Sur Is 42, 1-8 . 49, 1-9
La manifestation du Mystère
Père Jean Corbon
Liturgie de source, p. 29s

Alors paraît Jésus, venant de Galilée au Jourdain vers Jean pour être baptisé par lui. Jésus va vers l’homme pour être plongé par lui jusqu’au baptême de sa mort. Quand Jésus paraît, le Mystère d’amour qui a pris corps en lui pénètre le signe où il s’exprime : le fleuve de vie, caché avant les siècles, est plongé dans le fleuve du Jourdain. Le plus humble et le plus dérisoire des fleuves d’alors devient le signe qui porte en lui le Mystère. Jésus est baptisé dans l’eau et c’est le signe, mais la réalité manifestée est que, depuis lors, la chair et le temps, l’homme et le monde, sont pénétrés par le Verbe de Vie qui les a revêtus une fois pour toutes.

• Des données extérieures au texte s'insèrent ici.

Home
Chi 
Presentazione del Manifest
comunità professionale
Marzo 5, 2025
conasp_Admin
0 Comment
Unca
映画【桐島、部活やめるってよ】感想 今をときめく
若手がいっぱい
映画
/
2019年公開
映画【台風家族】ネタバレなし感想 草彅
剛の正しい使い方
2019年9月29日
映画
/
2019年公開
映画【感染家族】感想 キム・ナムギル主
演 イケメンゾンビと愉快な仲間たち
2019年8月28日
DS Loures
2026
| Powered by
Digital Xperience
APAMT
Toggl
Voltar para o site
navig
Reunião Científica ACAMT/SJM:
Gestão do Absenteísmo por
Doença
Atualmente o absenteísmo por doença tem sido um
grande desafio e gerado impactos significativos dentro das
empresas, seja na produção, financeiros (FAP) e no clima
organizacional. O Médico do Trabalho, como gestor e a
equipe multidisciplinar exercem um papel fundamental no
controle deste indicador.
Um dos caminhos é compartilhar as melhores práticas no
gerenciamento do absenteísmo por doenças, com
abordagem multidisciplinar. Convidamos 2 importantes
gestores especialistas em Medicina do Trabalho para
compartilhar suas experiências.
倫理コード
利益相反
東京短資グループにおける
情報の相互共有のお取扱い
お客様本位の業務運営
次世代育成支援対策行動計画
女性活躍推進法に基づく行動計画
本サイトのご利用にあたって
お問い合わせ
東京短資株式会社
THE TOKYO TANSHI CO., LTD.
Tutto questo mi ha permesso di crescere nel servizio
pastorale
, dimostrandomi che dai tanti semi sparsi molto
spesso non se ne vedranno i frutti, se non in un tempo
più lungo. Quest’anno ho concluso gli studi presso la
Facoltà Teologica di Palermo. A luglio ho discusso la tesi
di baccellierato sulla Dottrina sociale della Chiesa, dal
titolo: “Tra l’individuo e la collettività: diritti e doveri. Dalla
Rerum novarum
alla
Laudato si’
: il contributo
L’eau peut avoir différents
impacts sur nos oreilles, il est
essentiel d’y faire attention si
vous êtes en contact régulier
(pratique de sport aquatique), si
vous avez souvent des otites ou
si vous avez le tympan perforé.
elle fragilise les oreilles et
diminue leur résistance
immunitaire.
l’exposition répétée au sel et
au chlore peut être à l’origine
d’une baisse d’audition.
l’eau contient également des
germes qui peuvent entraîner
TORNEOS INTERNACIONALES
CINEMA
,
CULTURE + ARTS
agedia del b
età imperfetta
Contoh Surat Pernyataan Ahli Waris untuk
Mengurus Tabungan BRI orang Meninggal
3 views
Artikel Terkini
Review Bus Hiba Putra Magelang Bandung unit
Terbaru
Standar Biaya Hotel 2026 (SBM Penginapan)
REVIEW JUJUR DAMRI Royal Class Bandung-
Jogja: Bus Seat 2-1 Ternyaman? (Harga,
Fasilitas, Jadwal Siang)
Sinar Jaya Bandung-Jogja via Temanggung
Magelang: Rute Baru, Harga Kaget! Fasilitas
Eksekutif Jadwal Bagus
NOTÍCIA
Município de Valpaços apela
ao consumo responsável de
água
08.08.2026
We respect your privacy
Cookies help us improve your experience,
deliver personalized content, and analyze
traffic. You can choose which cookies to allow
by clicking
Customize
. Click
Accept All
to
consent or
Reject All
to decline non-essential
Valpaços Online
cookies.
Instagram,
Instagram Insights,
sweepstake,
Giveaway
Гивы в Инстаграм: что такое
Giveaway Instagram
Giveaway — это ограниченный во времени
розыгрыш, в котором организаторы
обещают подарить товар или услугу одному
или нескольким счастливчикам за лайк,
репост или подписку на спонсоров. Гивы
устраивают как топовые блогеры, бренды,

Quand le Christ parle, ses auditeurs écoutent l’homme Jésus, et c’est le Père qui se dit en son Verbe incarné. Même si la foi n’a pas encore percé ce mystère d’unité entre lui et son Père, les gens les plus simples ne peuvent ne peuvent pas ne pas s’en étonner : Jamais homme n’a parlé comme cela ! Quand Jésus agit, la moindre de ses réactions, les plus humaines, et pas seulement ses actions « étonnantes » exprime un reflet du mystère du Père. Si Jésus est humble, ce n’est pas pour faire semblant ni pour nous accommoder à sa sainteté, mais c’est vrai de la vérité de l’homme et de la vérité de Dieu : le Père est humble au-delà de tout ce que nous pouvons concevoir. Lorsque Jésus pleure, c’est que la souffrance mystérieuse du Père très aimant est vraiment entrée dans notre chair. Tout l’Evangile serait à relire dans cette lumière théophanique : chaque aspect de la kénose du Verbe, c’est-à-dire notre condition humaine authentique, manifeste le Saint de Dieu qui s’y est plongé. De par le baptême du Fils en notre humanité, toute chair est imprégnée de la Présence du Tout-Autre. Irréversiblement le temps est oint de sa Plénitude. Ce n’est pas encore notre réponse, ni notre participation, mais désormais le fleuve de Vie a retourné le sens de l’Histoire
Cet avènement, le Père lui-même le scelle de son témoignage : Celui-ci est mon Fils bien-aimé qui a toute ma faveur. Celui-ci ? Cet homme que l’on voit et que l’on croit être le fils de Joseph est en fait le resplendissement de la Gloire du Père. Etre inséparablement Dieu et homme, c’est accueillir sans cesse la Nouveauté de la Vie du Père, et hériter, par la Mère Virginale, de tout l’humus de notre humanité. La source est là, c’est le cœur du Serviteur : lieu de la Passion de Dieu et de la passion de l’homme. Là, Dieu est né en l’homme, et l’homme en Dieu : c’est dans ce cœur, dans la kénose ultime, que le Fleuve va sourdre et que la Gloire du Père se révèlera. Alors toute chair le verra : ce sera l’Heure de Jésus, l’Evènement du Mystère.